Szykują się zmiany w przepisach. Ministerstwo Edukacji chce wprowadzić wcześniejsze emerytury. A właściwie przywrócić te, które obowiązywały kilkanaście lat temu na podstawie Karty nauczyciela. Uchylony przepis uprawniał nauczycieli do przechodzenia na emeryturę po osiągnięciu odpowiedniego stażu pracy.
Ministerstwo edukacji przewiduje, że w związku z niżem demograficznym, przez który jest coraz mniej dzieci, w przeciągu czterech najbliższych lat nawet 100 tys. nauczycieli może stracić pracę. Przywrócenie wcześniejszej emerytury miałoby częściowo rozwiązać ten problem.
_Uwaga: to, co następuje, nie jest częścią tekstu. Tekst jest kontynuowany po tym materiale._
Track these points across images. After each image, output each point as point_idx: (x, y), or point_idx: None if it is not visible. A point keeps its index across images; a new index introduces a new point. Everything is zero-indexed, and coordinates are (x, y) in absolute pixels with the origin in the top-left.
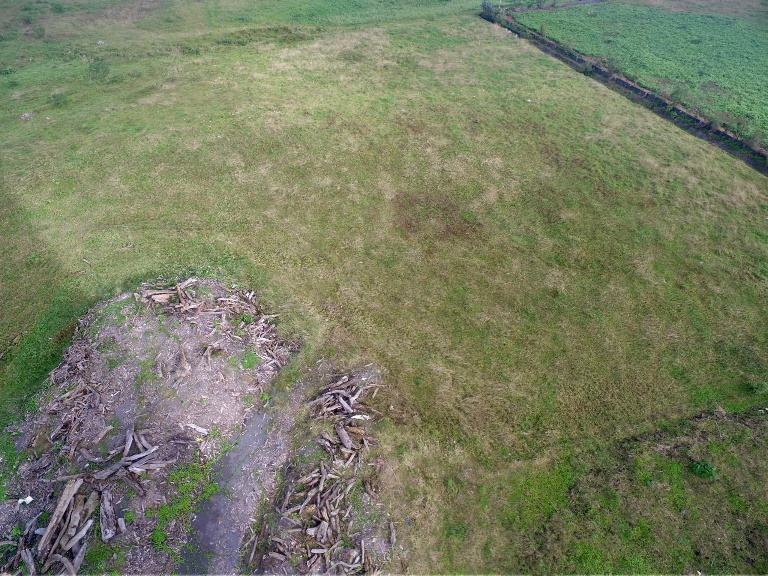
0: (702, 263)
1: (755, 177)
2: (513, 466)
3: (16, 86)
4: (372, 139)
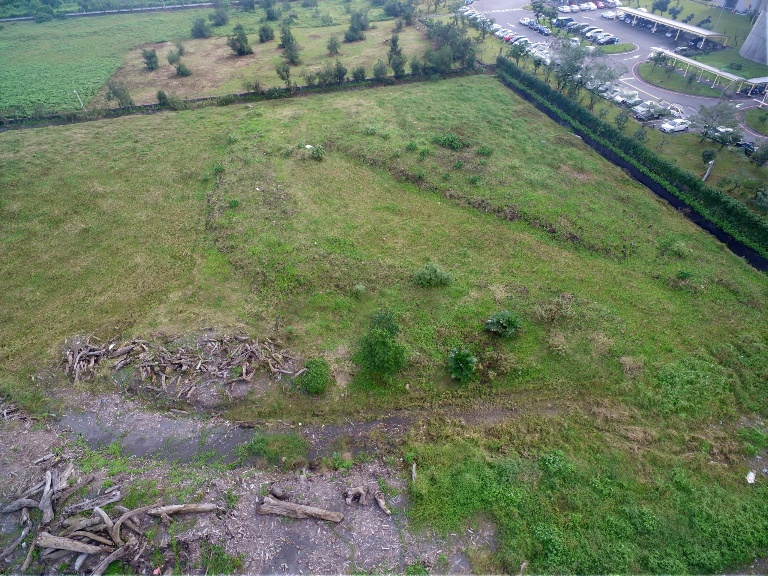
0: (117, 168)
1: (70, 127)
2: (195, 272)
3: None
4: None
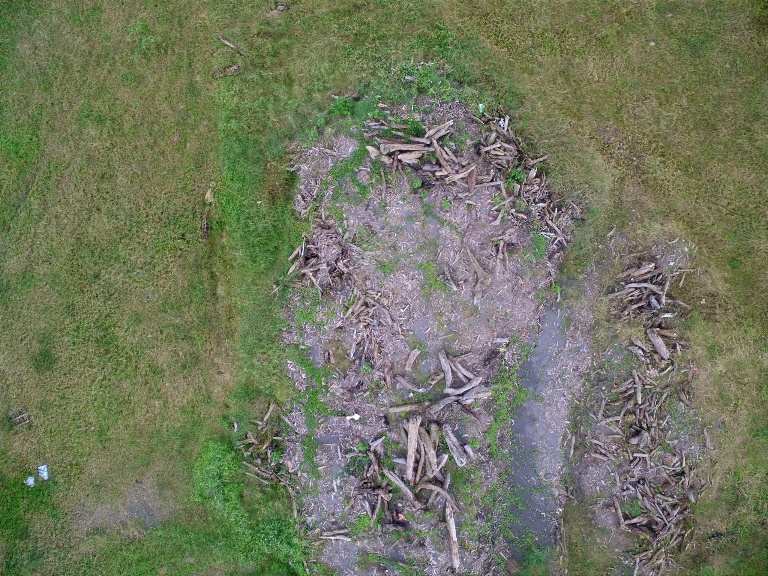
0: None
1: None
2: None
3: None
4: None
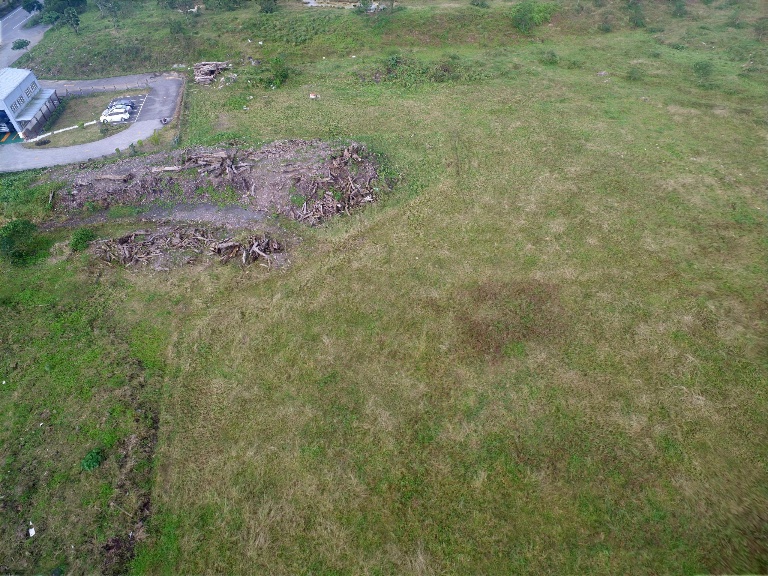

– Te zapisy w karcie nauczyciela był bardzo korzystne, ponieważ zapis brzmiał, że wymagane jest 30 lat pracy, w tym 20 przy tablicy bez względu na wiek, przy przynajmniej połowie etatu, aby przejść na wcześniejszą emeryturę. Niestety po tych zmianach nauczyciele muszą osiągnąć wiek 60/65 lat. Takie postulaty popierają właściwie wszystkie związki zawodowe nauczycieli
– mówiła pełnomocnik komitetu terenowego PiS w Tarnowie Magdalena Szwajkosz.
W tym momencie nauczycieli obowiązuje ustawa emerytalna, według której nauczycielki mogą przejść na emeryturę po 60. roku życia, a nauczyciele po 65. roku życia.
Jak dodaje Magdalena Szwajkosz, wcześniejsza emerytura po przepracowanych 30 latach miałaby być dobrowolna, tzn. że nauczyciele mogliby dalej pracować po osiągnięciu tylu lat pracy.
Minister Przemysław Czarnek zapowiedział, że projekt ustawy będzie gotowy jeszcze w styczniu, ale ustawa mogłaby wejść w życie dopiero od 2024 roku.